8-Membaca Al-Quran dengan suara yang indah
Rasulullah saw bersabda: "Sesungguhnya suara yang bagus itu adalah hiasan Al-Quran."
Membaca Al-Quran dengan suara yang bagus akan mendatangkan kenikmatan dan keindahan Al-Quran pun semakin menonjol. Karena itu, Nabi saw pun membaca Al-Quran dengan suara yang bagus, sehingga para sahabat mengakui bahwa Rasulullah saw membaca Al-Quran dengan suara terbaik di antara mereka.
9-Membaca Al-Quran dengan dialek Bahasa Arab
Masalah ini dapat dirangkum dalam beberapa poin:
a-Membaca Al-Quran dengan benar
Ketika seseorang hendak membaca Al-Quran hendaklah-supaya tahu benar tidaknya bacaannya-ia belajar ke ustad/guru ngaji yang ahli di bidang bacaan dan tajwid Al-Quran. Bahkan sebagian fukaha berpandangan bahwa belajar membaca al Fatihah dan surah setelahnya (dalam salat fardu) hukumnya wajib. Tentu saja belajar membaca Al-Quran di luar salat juga penting dan harus. Sebab, terkadang salah melafalkan abjad bahasa Arab bisa mengubah makna. Misalnya, kata " عظیم " dalam bahasa Arab bemakna "besar" tapi kalau dibaca " "عزیم" malah bermakna "musuh bebuyutan".
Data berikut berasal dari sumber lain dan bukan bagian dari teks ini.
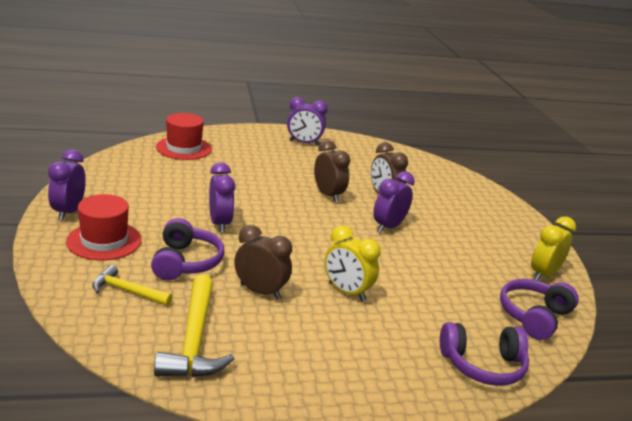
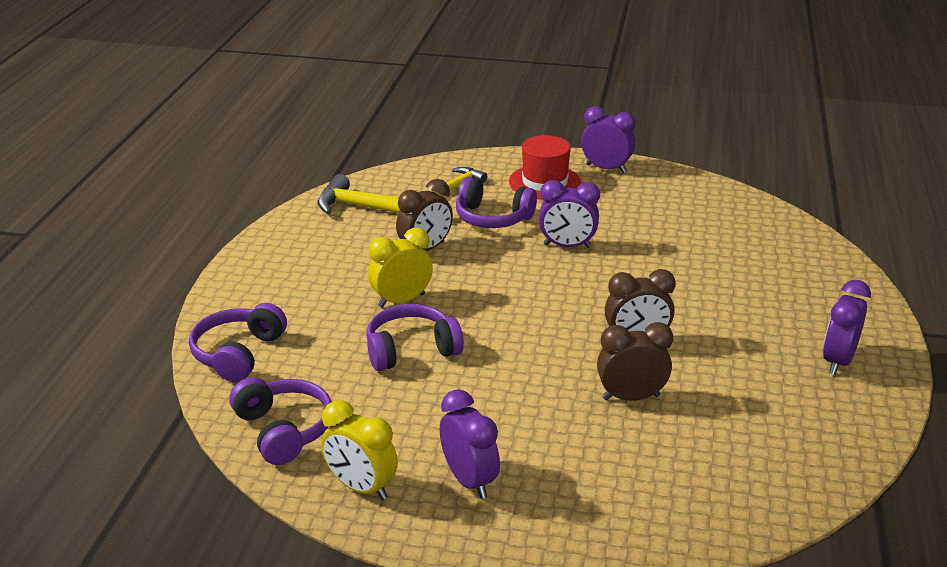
camera: 115 degrees right, 5 degrees up
(184, 148) = (786, 247): red hat -> none
(388, 227) = (534, 373): purple clock -> purple clock (469, 480)
(404, 277) = (411, 350): none -> purple headphones
(543, 275) = (361, 487): yellow clock -> yellow clock turned 150 degrees clockwise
b-Memperhatikan kaidah-kaidah tajwid
Qari Al-Quran hendaklah memperhatikan waqf (tempat-tempat berhenti saat membaca Al-Quran), washl (meneruskan bacaan) dan kaidah-kaidah tajwid lainnya yang menjadi penyebab kesempurnaan tilawah. Ilmu tajwid harus dipelajari dari guru yang ahli di bidangnya.
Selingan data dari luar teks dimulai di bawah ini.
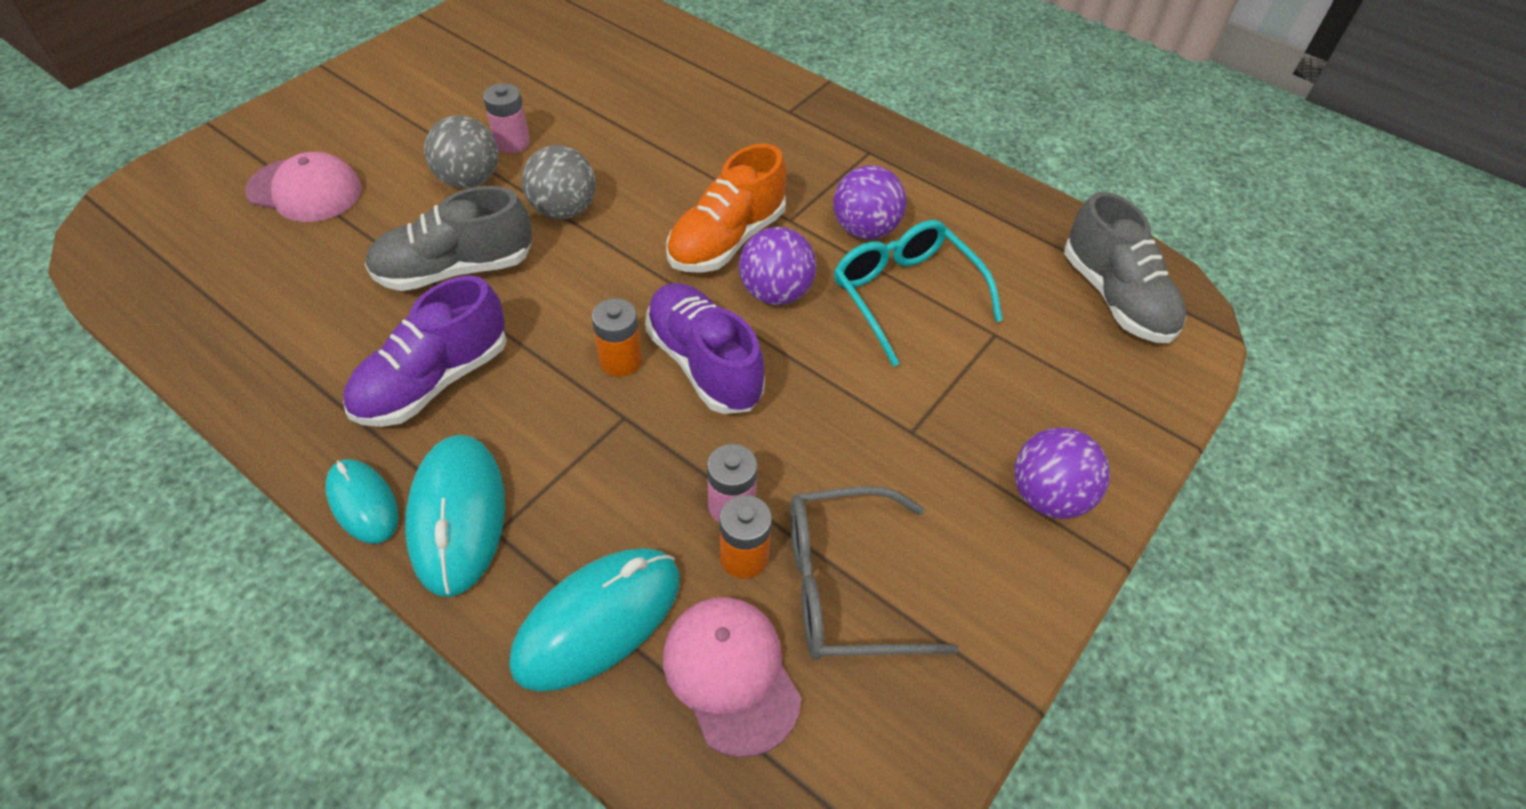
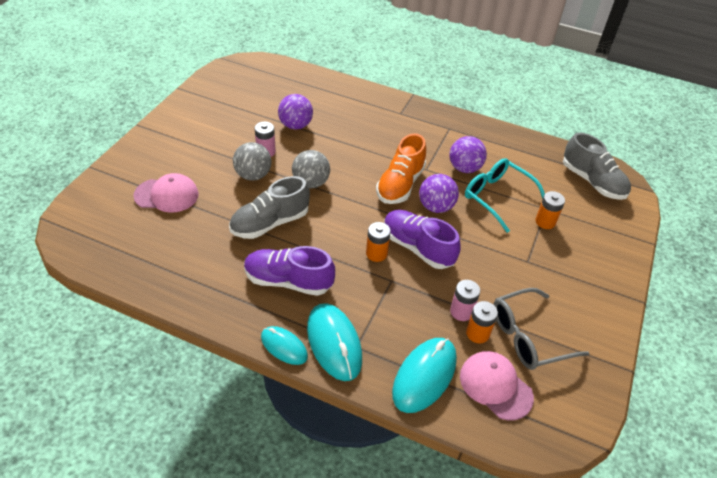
camera: 15 degrees left, 5 degrees down
(434, 381) = (288, 281): purple shoe -> purple shoe turned 75 degrees clockwise
(982, 360) = (545, 222): none -> orange battery
(1048, 496) = (599, 278): purple ball -> purple ball (295, 125)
Dalam sebuah riwayat, Imam ash Shadiq mengatakan: "Bacalah Al-Quran dengan bahasa Arab, sebab ia diturunkan dengan bahasa Arab."
c-Memperhatikan nada dan alunan Al-Quran
Membaca Al-Quran dengan bahasa Arab berarti qari berusaha memperhatikan pesan dan makna ayat dengan kesesuaian nada/irama dan alunannya, sehingga Al-Quran tampak indah dan menarik.
Banyak pakar bahasa dan Al-Quran yang berpendapat bahwa Al-Quran itu memiliki irama dan musik yang khusus yang tidak terdapat pada teks bahasa Arab lainnya, sehingga ketika seseorang membacanya hendaklah ia memperhatikan alunan iramanya.